## [RECORDS FOR THE TASK]
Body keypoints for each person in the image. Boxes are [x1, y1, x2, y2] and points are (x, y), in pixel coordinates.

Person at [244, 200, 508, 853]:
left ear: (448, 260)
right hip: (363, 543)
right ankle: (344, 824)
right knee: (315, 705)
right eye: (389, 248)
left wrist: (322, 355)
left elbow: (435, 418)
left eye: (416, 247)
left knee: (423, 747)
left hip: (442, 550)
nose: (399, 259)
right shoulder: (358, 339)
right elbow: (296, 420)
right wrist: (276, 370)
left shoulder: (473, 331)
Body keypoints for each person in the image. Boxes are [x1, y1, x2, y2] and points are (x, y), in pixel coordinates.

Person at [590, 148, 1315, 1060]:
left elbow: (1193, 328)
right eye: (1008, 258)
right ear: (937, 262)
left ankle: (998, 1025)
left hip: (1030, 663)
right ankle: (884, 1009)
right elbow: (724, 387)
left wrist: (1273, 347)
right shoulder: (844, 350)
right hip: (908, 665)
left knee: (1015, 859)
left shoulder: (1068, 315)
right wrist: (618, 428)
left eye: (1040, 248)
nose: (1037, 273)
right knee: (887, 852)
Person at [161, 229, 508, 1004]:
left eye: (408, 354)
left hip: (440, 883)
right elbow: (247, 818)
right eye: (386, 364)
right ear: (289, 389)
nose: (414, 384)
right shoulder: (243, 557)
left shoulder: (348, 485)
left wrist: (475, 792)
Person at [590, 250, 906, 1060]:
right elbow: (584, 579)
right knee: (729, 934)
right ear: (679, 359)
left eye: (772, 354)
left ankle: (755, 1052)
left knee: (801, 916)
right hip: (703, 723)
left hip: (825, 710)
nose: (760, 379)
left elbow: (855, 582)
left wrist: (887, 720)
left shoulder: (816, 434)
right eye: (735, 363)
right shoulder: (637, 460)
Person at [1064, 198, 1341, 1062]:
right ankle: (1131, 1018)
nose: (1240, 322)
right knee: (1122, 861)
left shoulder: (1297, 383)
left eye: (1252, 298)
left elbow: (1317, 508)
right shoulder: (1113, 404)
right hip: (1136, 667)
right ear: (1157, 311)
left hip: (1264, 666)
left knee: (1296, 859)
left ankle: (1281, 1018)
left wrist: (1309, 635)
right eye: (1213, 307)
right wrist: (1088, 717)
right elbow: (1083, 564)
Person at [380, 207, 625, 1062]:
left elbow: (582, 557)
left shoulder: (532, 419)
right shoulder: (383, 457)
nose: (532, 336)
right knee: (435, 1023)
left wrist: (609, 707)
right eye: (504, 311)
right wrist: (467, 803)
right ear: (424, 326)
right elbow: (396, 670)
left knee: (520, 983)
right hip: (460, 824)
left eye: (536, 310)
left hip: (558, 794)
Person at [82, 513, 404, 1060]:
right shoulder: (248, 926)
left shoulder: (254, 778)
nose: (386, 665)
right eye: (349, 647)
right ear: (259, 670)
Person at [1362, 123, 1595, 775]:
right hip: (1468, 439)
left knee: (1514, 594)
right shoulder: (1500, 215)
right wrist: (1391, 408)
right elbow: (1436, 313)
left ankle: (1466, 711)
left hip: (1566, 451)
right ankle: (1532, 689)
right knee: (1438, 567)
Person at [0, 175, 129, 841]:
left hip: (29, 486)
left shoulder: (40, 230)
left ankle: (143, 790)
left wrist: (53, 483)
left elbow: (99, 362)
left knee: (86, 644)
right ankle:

## [TO DO]
Find "right hip: (1136, 667)" in the entries above and copy that whole line exactly, then each line after it through the line that contains "right shoulder: (1500, 215)".

## [REPLY TO THE EXERCISE]
right hip: (1136, 667)
right ear: (1157, 311)
left hip: (1264, 666)
left knee: (1296, 859)
left ankle: (1281, 1018)
left wrist: (1309, 635)
right eye: (1213, 307)
right wrist: (1088, 717)
right elbow: (1083, 564)
Person at [380, 207, 625, 1062]:
left elbow: (582, 557)
left shoulder: (532, 419)
right shoulder: (383, 457)
nose: (532, 336)
right knee: (435, 1023)
left wrist: (609, 707)
right eye: (504, 311)
right wrist: (467, 803)
right ear: (424, 326)
right elbow: (396, 670)
left knee: (520, 983)
right hip: (460, 824)
left eye: (536, 310)
left hip: (558, 794)
Person at [82, 513, 404, 1060]:
right shoulder: (248, 926)
left shoulder: (254, 778)
nose: (386, 665)
right eye: (349, 647)
right ear: (259, 670)
Person at [1362, 123, 1595, 775]:
right hip: (1468, 439)
left knee: (1514, 594)
right shoulder: (1500, 215)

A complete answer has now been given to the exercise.